Der typisch linearen Schelmenroman-Dramaturgie des drögen »vom Regen in die Traufe« heizt Skolimowski durch Gewalteruptionen kräftig ein. EO wird geschlagen, häufig, gewaltvoll, einmal lebensgefährlich. Mit »drei Hufen« sei er schon im Jenseits gewesen, diskutieren die Tierpfleger, die ihn gefunden haben, soll man ihn nun heilen, oder nicht besser einschläfern? Auch wenn sich der Esel im Laufe der sich zuspitzenden Gewalt immer kräftiger wehrt: am Ende hält doch nur der Mensch eine tödliche Klinge in der Hand, und nur der Esel ist immer unschuldig, weil er kein wollendes Bewusstsein hat.

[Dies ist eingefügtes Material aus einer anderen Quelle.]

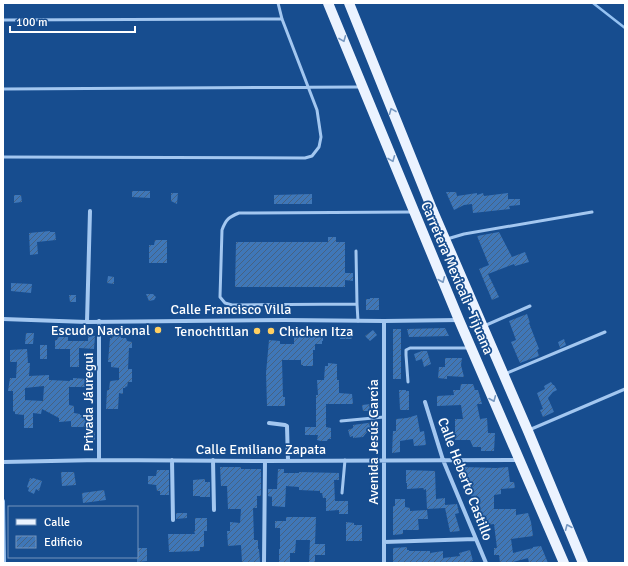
<svg xmlns="http://www.w3.org/2000/svg" width="628" height="566" font-family="Signika,sans-serif">
	<style>
		.lines { fill: none; stroke-linecap: round; stroke-linejoin: round }
		.stream { stroke: #95c2f2; stroke-width: 2.5 }
		.building { fill: url(#building-hatch); fill-rule: evenodd }
		.lane { stroke: #a3c7f0; stroke-width: 3 }
		.street { stroke: #a3c7f0; stroke-width: 4 }
		.primary { stroke: #ebf3ff; stroke-width: 10 }
		.oneway { stroke: #7698c1 }
		.poi-dot { fill: #ffcf61; stroke: #174d8f; stroke-width: 1.5 }
		.labels { text-anchor: middle; dominant-baseline: central; stroke-width: 3.5; stroke-linejoin: round; paint-order: stroke }
		.street-label { font-size: 14px; fill: #fff; stroke: #174d8f }
		.poi-label { font-size: 14px; fill: #fff; stroke: #174d8f; text-anchor: end }
	</style>
	<defs>
		<pattern id="building-hatch" width="6" height="6" patternUnits="userSpaceOnUse"><rect width="6" height="6" fill="#3f77b8"/><path d="M-1 1l2-2M0 6l6-6M5 7l2-2" fill="none" stroke="#466282"/></pattern>
	</defs>
	<rect width="100%" height="100%" fill="#174d8f"/>
	<g class="lines">
		<path class="stream" d="M593 3 625 28"/>
	</g>
	<path class="building" d="M132 191H150V198L132 197Z
		M446 192H456L457 196 477 193V195L483 193 484 196 508 193V199H520V205L509 206 510 209 473 213 472 204 464 205 454 210Z
		M171 193H178L177 204 171 201Z
		M312 194V204H274V195Z
		M14 195H21L22 202 14 203Z
		M50 231V232H55L56 240 37 242 38 254 30 255 29 233Z
		M499 232 512 257 525 252 529 262 515 266 514 264 488 274 499 297 492 300 479 269 489 265 477 236Z
		M328 237H336V242H345V273H353V281L345 280V287H235L236 242H328Z
		M155 240H167V263H149V245H154Z
		M108 276 114 277V284L107 283Z
		M11 283 32 284 31 293 11 291Z
		M146 294H153L156 297 154 300 149 301Z
		M69 295H76V302H70Z
		M370 298H379V310H366V299H370Z
		M527 314 530 323H529L539 349 537 350 539 356 520 363 511 342 516 340 509 321Z
		M445 328 449 336 409 337 407 329Z
		M294 329 317 330V334H323V341H322V344H315V350H313V366H303V365H301V360H282L283 397H285V406H267L266 373 269 340 280 341V344H294Z
		M393 329H401V379H393Z
		M338 330H352V339H340V337H338Z
		M373 330 377 335 370 341 365 336Z
		M26 333H34L33 344H25Z
		M88 335 95 336 94 349 79 348V367H70V349H55V340H57L58 337H68V341H88Z
		M112 336H121V338H126L127 341 132 342V348H129L128 369H132V382H128L127 387 126 386 125 388H123V394L119 393 118 409H106L107 390H109L110 381 119 380V368L111 367V362H108L110 338H112Z
		M564 339 566 345 560 348 558 342Z
		M40 345H47V359H40Z
		M27 349 28 363H30L29 376 49 375V380H50L70 381V380H73V378L88 379V387H69V405L74 406V413L80 414V415H89V427H71V421L59 422V418L42 409 41 414 33 413V428H24V415L15 414V412L13 411V391H8L10 378H16L17 362H10V350ZM44 386 43 401 25 400V388Z
		M422 351H427L431 364 424 367 422 359 416 361 414 354Z
		M445 358H462L461 365 464 377 447 376V379L438 378 439 367H445Z
		M328 363 337 364V380H339V393L352 394 353 404H326V427L331 428V439H328L327 441H321L317 440 318 435H305V427H316V395H318L317 380H324L325 366H328Z
		M551 382 553 385H554L557 390 553 392 548 398 554 412 543 417 540 410 543 409 537 393 545 389 544 386Z
		M461 384H473L475 390H478L482 404H477L480 419 487 418 488 433H495L494 451H481V447H473L470 440H455V419H463L461 405 437 406V396L454 395 453 390H460Z
		M399 390H406V391H409V410H400Z
		M371 404V411H363L362 405Z
		M417 415 420 432 424 431 426 445 414 446 413 439 400 441V452L392 453 393 431H396V419L407 418Z
		M375 422 363 437 353 438V436L350 437 348 430 353 428V425Z
		M86 432H95V440L86 441Z
		M444 435H450L453 445 447 447Z
		M220 467H241V469H261V496H257V508H253L254 540H258V549H259L260 562H242L241 545 228 546 227 531H230V522L240 523 241 509H228L227 486H221Z
		M464 467 496 468 508 467 510 482H514L515 488 501 489V494L494 495V509H516V515L528 513 531 522 533 536 511 539 513 553 533 548V547L541 546 548 563H529L528 558 513 562V563H500L499 555H494V548H497L494 524 480 526 479 515H481L478 498 473 500 468 489H467L466 481H464Z
		M278 469H284V473H299V472L339 473V480H334L335 501H348V514H339V510L326 511V498H323L322 493H320V491L299 490V487L286 486 285 507 272 506V497L268 496V489H277Z
		M157 470H169V495H160V491H157L156 485 148 484V476H156Z
		M406 470 435 471 436 499 445 498V505L457 504 459 513 455 514 460 531 450 532 445 508 427 509 426 489 424 490 423 488 407 489V483H406Z
		M61 472H74L76 485 62 486Z
		M30 478 32 479 33 478 42 481 39 491 36 489 34 494 28 491 29 488 27 487Z
		M205 479V482H210V497H200V496H193V480Z
		M104 490 106 500 83 503 82 493Z
		M395 499H405V507L410 508V511L427 510 428 519H418L419 530H403V534L393 535V506H395Z
		M176 513H187V518L176 519Z
		M286 517H316L315 544H325V555H315V563H309L310 540H296L295 553H290V563H279V549H280V528H275V521H286Z
		M195 518H207V531H204V547H200V551L169 552 168 534H195L194 531H195Z
		M346 522 354 523V525H362V541H346Z
		M407 547V550H409V551H430V553L443 551V558L460 556 459 553 470 550 473 561 466 563H393V548Z
		M137 548H147V561L137 562Z"/>
	<g class="lines">
		<path class="lane" d="M3 20 282 19
			M3 89 361 87
			M3 157 305 158 312 156 319 147 321 137 317 110 282 19 278 3
			M447 239 464 234 592 212
			M356 251 357 304
			M358 321 357 304 232 305 225 303 220 297 222 230C226 219 229 217 239 213L412 212
			M484 326 530 306
			M505 374 605 332
			M408 382 406 355V350L410 348H469
			M341 421 384 417
			M529 430 625 389
			M342 493 345 460"/>
		<path class="street" d="M3 319 87 322 284 320 384 321 459 320
			M87 322 90 211
			M425 402 443 460 486 563
			M269 423 285 425 287 426 288 461
			M99 460V321
			M172 460 173 520
			M213 460 214 510
			M3 462 99 460 265 461 519 460
			M3 501 4 563
			M384 542 475 539
			M264 563 265 461
			M384 563V321"/>
		<path class="primary" d="M328 3 459 320 564 563
			M349 3 432 209 528 431 583 563"/>
	</g>
	<defs><path id="oneway-chevron" d="M-2-3.5L2.5 0L-2 3.5" fill="none" stroke-width="1.6" stroke-linecap="round" stroke-linejoin="round"/></defs>
	<g class="oneway">
		<use href="#oneway-chevron" transform="translate(343 39) rotate(68)"/>
		<use href="#oneway-chevron" transform="translate(392 111) rotate(-112)"/>
		<use href="#oneway-chevron" transform="translate(392 159) rotate(68)"/>
		<use href="#oneway-chevron" transform="translate(442 280) rotate(67)"/>
		<use href="#oneway-chevron" transform="translate(493 399) rotate(67)"/>
		<use href="#oneway-chevron" transform="translate(568 527) rotate(-113)"/>
	</g>
	<g class="poi-dot">
		<circle cx="158" cy="330" r="4"/>
		<circle cx="257" cy="331" r="4"/>
		<circle cx="271" cy="331" r="4"/>
	</g>
	<g class="labels">
		<g class="street-label">
			<text transform="translate(457 278) rotate(67)">Carretera Mexicali - Tijuana</text>
			<text x="231" y="309">Calle Francisco Villa</text>
			<text transform="translate(88 402) rotate(-90)">Privada Jáuregui</text>
			<text transform="translate(373 442) rotate(-90)">Avenida Jesús García</text>
			<text x="261" y="449">Calle Emiliano Zapata</text>
			<text transform="translate(465 479) rotate(69)">Calle Heberto Castillo</text>
		</g>
		<g class="poi-label">
			<text x="150" y="330">Escudo Nacional</text>
			<text x="249" y="331">Tenochtitlan</text>
			<text x="279" y="331" text-anchor="start">Chichen Itza</text>
		</g>
	</g>
	<rect width="628" height="566" fill="none" stroke="#ffffff" stroke-width="8"/>
	<rect x="8" y="506" width="130" height="52" fill="#174d8f" stroke="#7494bc"/>
	<rect x="16" y="519" width="20" height="6" fill="#ebf3ff" stroke="#7494bc"/>
	<text x="44" y="526" font-size="12" fill="#ffffff">Calle</text>
	<rect x="16" y="536" width="20" height="12" fill="url(#building-hatch)" stroke="#7494bc"/>
	<text x="44" y="546" font-size="12" fill="#ffffff">Edificio</text>
	<path d="M10 26v6h125v-6" fill="none" stroke="#ffffff" stroke-width="2"/>
	<text x="16" y="26" font-size="12" fill="#ffffff" stroke="#174d8f" stroke-width="3" paint-order="stroke">100 m</text>
</svg>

Moralisierung wäre Anthropomorphisierung, und das erspart uns Skolimowski, bis auf wenige Momente, in denen der Esel von seiner geliebte Magda träumt.
Ob die Geschichte vom Esel metapherntauglich und allegorisch zu lesen ist, frage ich mich während des Films. Anders als etwa Border (2009) des armenischen Regisseurs Harutyun Khachatryan, der einen freiheitsliebenden Büffel im Grenzgebiet von Armenien-Aserbaidschan als symbolhaften Helden für die jüngere Geschichte inszenierte, sucht man in EO vergeblich nach einer vergleichbaren, abstrakteren zweiten Ebene. Skolimowski scheint in dieser Spätphase seines Werks den Menschen nur noch als Spezies sehen zu können, die am besten abdanken sollte. Ein Kommentar auf die aktuelle politische Lage in Polen lässt sich natürlich leicht behaupten, drängt sich aber nicht auf.
Und so reiht sich EO in seiner Seltsamheit in die Linie des avantgarde-getriebenen politischen Kinos ein, das niemals vordergründig politisch ist, sondern in der Wahl seiner ästhetischen Mittel den Angriff auf das herrschende System, hier den Menschen in toto, wagt.
Mal sehen, wie lange diese vorübergehende Esels-Identifikation anhalten wird. Ich fühle mich am heutigen zweiten Tag schon viel mehr als Akteurin als gestern, nicht mehr wie ahnungsloses Pressevieh. Ich habe also vom Esel gelernt. Ich bin jetzt eine Checker-Cannes-Novizin, die noch immer nicht schlecht staunt.